The face of the new capitalism and the new globalization, as seen plain as day across the face of Vancouver, is one of utter confusion, denial, and daily prayer for absolution from responsibility. We don’t know what’s happening, we don’t know what to do, we don’t even know if we have problems, and we have no real leaders to tell us. The mayor says, hopefully, and with a grimace as though he’s having the world’s worst visit to the bathroom, that he’s pretty sure the same weird shit is happening in every city, not to worry, at least we’re not alone. The Vancouver Board of Trade dabs the sweat off their brow and cuffs the whirring computational machine up there on the stage with them at the magic show, and begs our patience and assures us it will soon spit out the answers we’re looking for. The local media clutches the reports that say we have the best city in the world so tight they tear them in two, so desperate are they for reassurance that everything isn’t about to go kabloo-ey. Like the tightly wound former beauty queen hiding an alcoholic and abusive husband, drug addicted kids, strings of maxed out credit cards and one sideways glance away from a total freak out and melt down, Vancouver is one nervous city. Dan Rather risks being shot showing up here, now, with his camera crew.

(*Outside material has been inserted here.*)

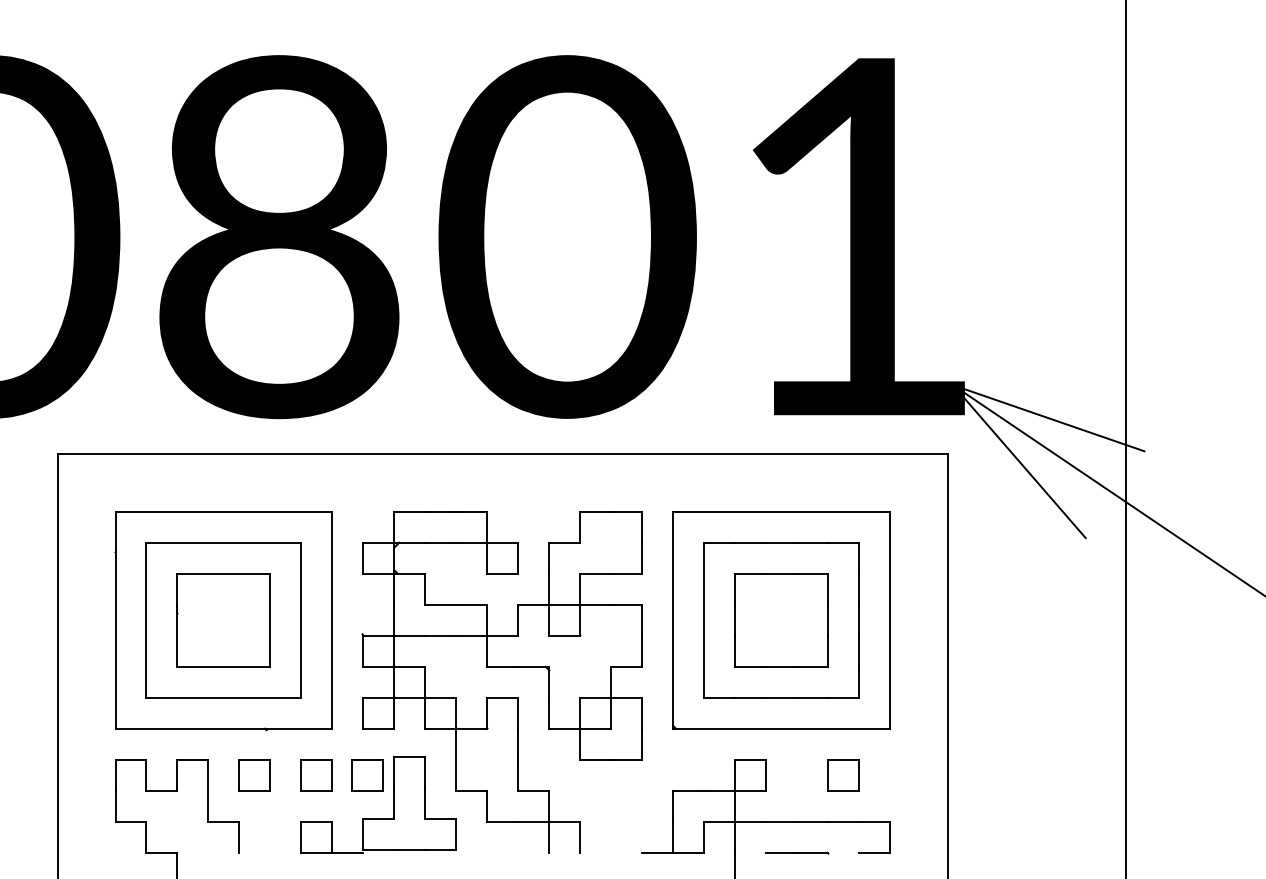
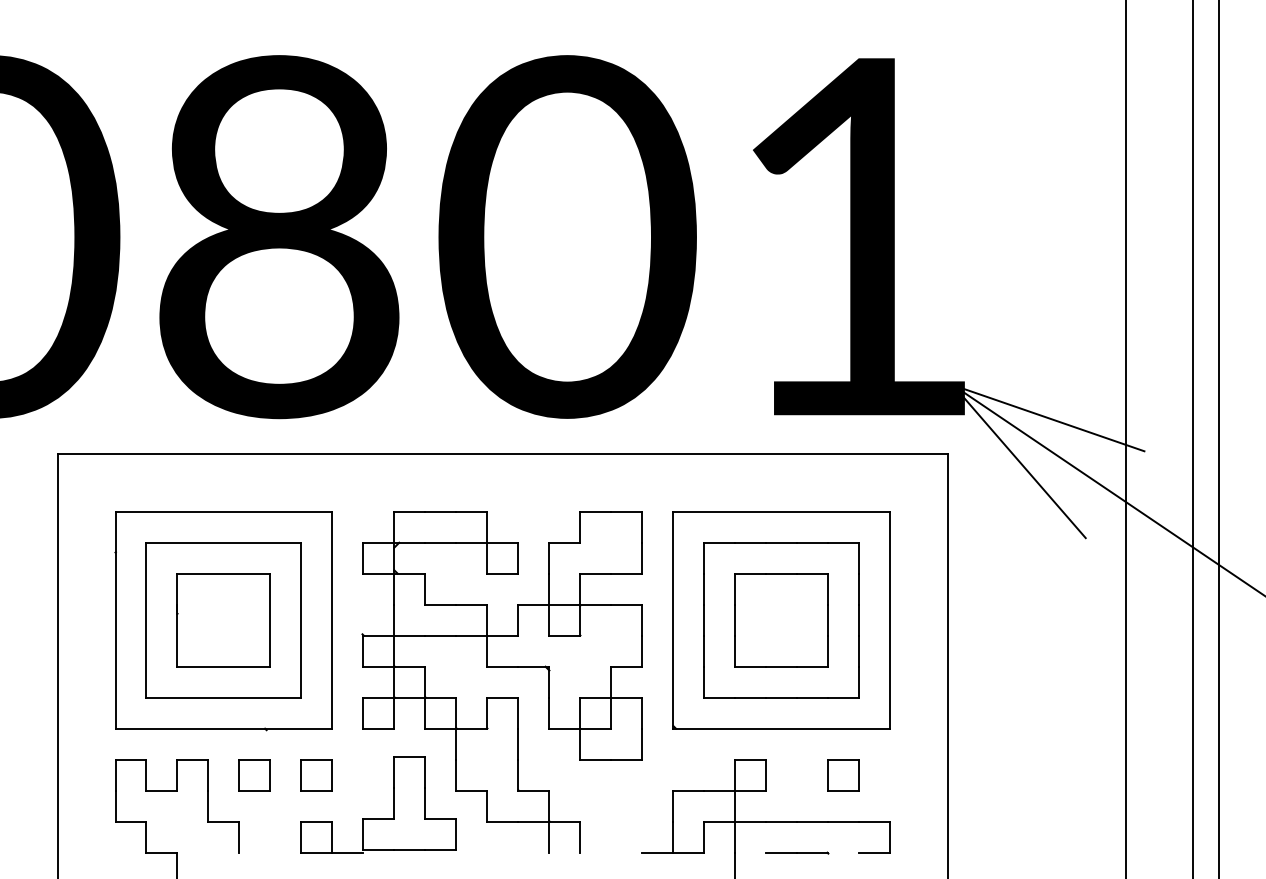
line at (1193, 438): none -> present
line at (1219, 438): none -> present
part at (367, 775): present -> none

Not now! the city screams in terror behind the shut curtains, too early! We’re still getting the party ready!
Unfortunately, there’s no help. We’re just at the front of this parade and the whole world is behind us thinking we’re the ones who must know where we’re all going, or else we wouldn’t be in front. But what nobody behind us can see yet is the wall we’re staring at in front of us. Yeah, we are the new capitalism and globalization, and yeah, we’re making a whole lot of money. Now what?